The Mad Scientist’s Daughter is a great convention–an ignorant character (often the daughter of the mad scientist in venerable pulp scifi) asks basic questions, allowing the knowledgable characters explain what’s going in in small words that the audience can understand. But you can’t have knowledgable characters pull double-duty as the MSDs! It’s just not plausible!
Gil Grissom is hilarious. He’s so delightfully self-righteous with his whole “I am rational, intelligent, and well-educated and I never show my emotions” thing. Every line he delivers is weighty, weighty, weighty.
I nearly died when he imbued a first-grader’s riddle with
the profundity of a zen koan:
“Say silk three times.”
“Silk, silk, silk.”
“What does a cow, drink, Nick?”
“Uh, milk.”
“No, Nick, a cow drinks water.”
You have to imagine this last line delivered without a trace of levity, deadly serious.
Precious.
Catherine also slays me. She so totally looks like she accidently wandered off a soap opera set into the middle of an action movie. Her body language, from head-to-toe, says, “I cannot believe my agent talked me into this gig. I actually have to get dirty!” It’s obvious what they’re trying to do with the character, and it totally flops on its face. We’re supposed to think, A classy broad like that, a forensic investigator? How surprising! Nooo, not surprising, unbelievable, because she doesn’t sell it.
I really love Gary Dourdan and Jorja Fox (who was the original reason we started watching the show, 'cause she was Zoe’s bodyguard on "The West Wing) but they contribute to the show’s major plausiblity problem: a bunch of attractive, fashionable folks running around delivering ignorant, contrived, unthoughtful dialog and saying, “We’re scientists!” all the time doesn’t lead to a good show about scientific inquiry. The other half of their lack of plausibility is that every damn murder has to be weird. Why don’t have enough straight-up bread-and-butter guy shoots guy, match the bullets to the murder weapon, yadda yadda things. The forensics behind a normal can be very interetsing, too. You need to have a solid base to make the show seem real, and then you can actually sell the strange cases.
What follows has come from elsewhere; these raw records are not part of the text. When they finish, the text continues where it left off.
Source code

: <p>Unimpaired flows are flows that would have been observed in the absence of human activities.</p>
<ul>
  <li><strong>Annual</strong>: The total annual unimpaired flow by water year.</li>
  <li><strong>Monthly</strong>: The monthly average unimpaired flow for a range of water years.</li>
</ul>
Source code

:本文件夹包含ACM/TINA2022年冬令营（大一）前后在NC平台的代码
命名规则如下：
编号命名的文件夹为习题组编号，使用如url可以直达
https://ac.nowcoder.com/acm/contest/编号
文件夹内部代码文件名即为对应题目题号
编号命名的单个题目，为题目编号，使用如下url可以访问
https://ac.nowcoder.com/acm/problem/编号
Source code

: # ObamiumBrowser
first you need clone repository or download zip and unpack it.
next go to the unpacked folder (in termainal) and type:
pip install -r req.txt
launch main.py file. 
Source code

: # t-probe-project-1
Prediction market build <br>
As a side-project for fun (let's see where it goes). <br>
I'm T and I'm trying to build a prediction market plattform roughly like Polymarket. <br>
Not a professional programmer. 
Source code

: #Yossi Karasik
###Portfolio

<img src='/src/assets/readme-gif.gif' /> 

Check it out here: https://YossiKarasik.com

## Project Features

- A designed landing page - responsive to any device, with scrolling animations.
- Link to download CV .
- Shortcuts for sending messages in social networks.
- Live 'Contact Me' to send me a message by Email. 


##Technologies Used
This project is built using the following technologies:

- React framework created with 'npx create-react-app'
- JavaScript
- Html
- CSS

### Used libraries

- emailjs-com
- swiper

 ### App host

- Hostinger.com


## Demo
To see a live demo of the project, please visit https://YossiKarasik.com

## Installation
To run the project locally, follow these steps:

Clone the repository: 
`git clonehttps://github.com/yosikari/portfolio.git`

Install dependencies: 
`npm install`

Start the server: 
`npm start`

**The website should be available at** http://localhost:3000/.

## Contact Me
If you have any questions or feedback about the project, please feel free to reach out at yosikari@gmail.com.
The forensics stuff is fascinating, but I think it’s done better on Law & Order (where they have proper MSDs in the form of the detectives) or even better on some of the nonfiction shows on, e.g. TLC.
But, man, do I love the gutcam, where they show a weapon’s eye view as something rips through the body. Even better when it’s an ingested poison, slivering down the digestive tract, rushing through the blood stream . . . Woo hoo! Gimme more of that! It’s like the Visible Man, on acid!